Feeling lost, Swami decides to pursue a spiritual path, journeying toward Varanasi in search of meaning. Meanwhile, Aravind, grappling with his own heartache, is haunted by memories of Thulasi. Just as hope seems dim, he runs into Thulasi at a pre-wedding reception he organizes for himself and Swami. They confront their feelings and misunderstandings, realizing their love remains strong.

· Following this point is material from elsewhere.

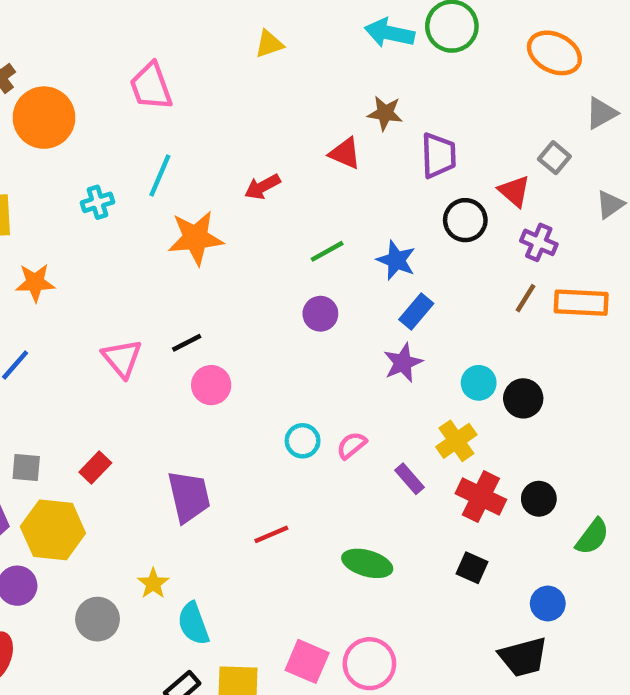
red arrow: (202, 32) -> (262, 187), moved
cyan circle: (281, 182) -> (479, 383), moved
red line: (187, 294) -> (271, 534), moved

At the same event, Swami unexpectedly reconnects with Preeti, his college ex-lover, reigniting their old flame. With renewed purpose, both couples agree to marry on the same stage as originally planned. The day arrives, filled with joy and celebration, as Aravind and Thulasi, along with Swami and Preeti, affirm their love and friendship in a heartwarming culmination of their intertwined journeys.

== Production ==
The film marked the second collaboration between director M. Rajesh and G. V. Prakash Kumar after Kadavul Irukaan Kumaru (2016). The film was titled as Vanakkam Da Mappilei based on the popular TikTok meme created by a netizen which became viral during the COVID-19 lockdown in Tamil Nadu. Filming was 60% complete as of January 2021.

== Soundtrack ==
The soundtrack was composed by G. V. Prakash Kumar, collaborating with Rajesh for the second time after Kadavul Irukaan Kumaru (2016). The first single of the film titled "Tata Bye Bye" was sung by actor Dhanush, and the lyrics were penned by Gana Vinoth.

Track listing
| No. | Title | Lyrics | Singer(s) | Length |
|---|---|---|---|---|
| 1. | "Tata Bye Bye" | Gana Vinoth | Dhanush | 4:01 |
| 2. | "Nanban Mattum Pothum Da" | Saravedi Saran | Arivu, Saravedi Saran | 3:24 |
| 3. | "Hey Penne" | Pa. Vijay | G. V. Prakash Kumar | 4:29 |
| 4. | "Ithana Naala Yaarum" | Snehan | G. V. Prakash Kumar, Prathima Dinesh | 3:15 |
| Total length: |  |  |  | 15:09 |

== Release ==
It was originally planned that the film would be having its direct-to-television premiere on Sun TV on 14 April 2021, Puthandu (Tamil New Year). However, the filmmakers later pushed the release date to 1 May 2021, May Day. Later this plan was dropped; instead, the film directly released via Sun NXT on 16 April 2021. The film had its television premiere on 12 May 2021 on the eve of Ramzan.

== Critical reception ==
Ashutosh Mohan of Film Companion wrote, "Imagine all the good fun Rajesh can whip up, if only he was not so obsessed with soup boys and rich girls. But if you find it amusing that the hero and his friend are called Aravind and Swami, then Vannakkamda Mappilei is your fix." Bhuvanesh Chandar of Cinema Express wrote, "With too many issues and no takeaways, Vanakkam Da Mappilei has nothing worth rooting for". Ananda Vikatan rated the film 38 out of 100.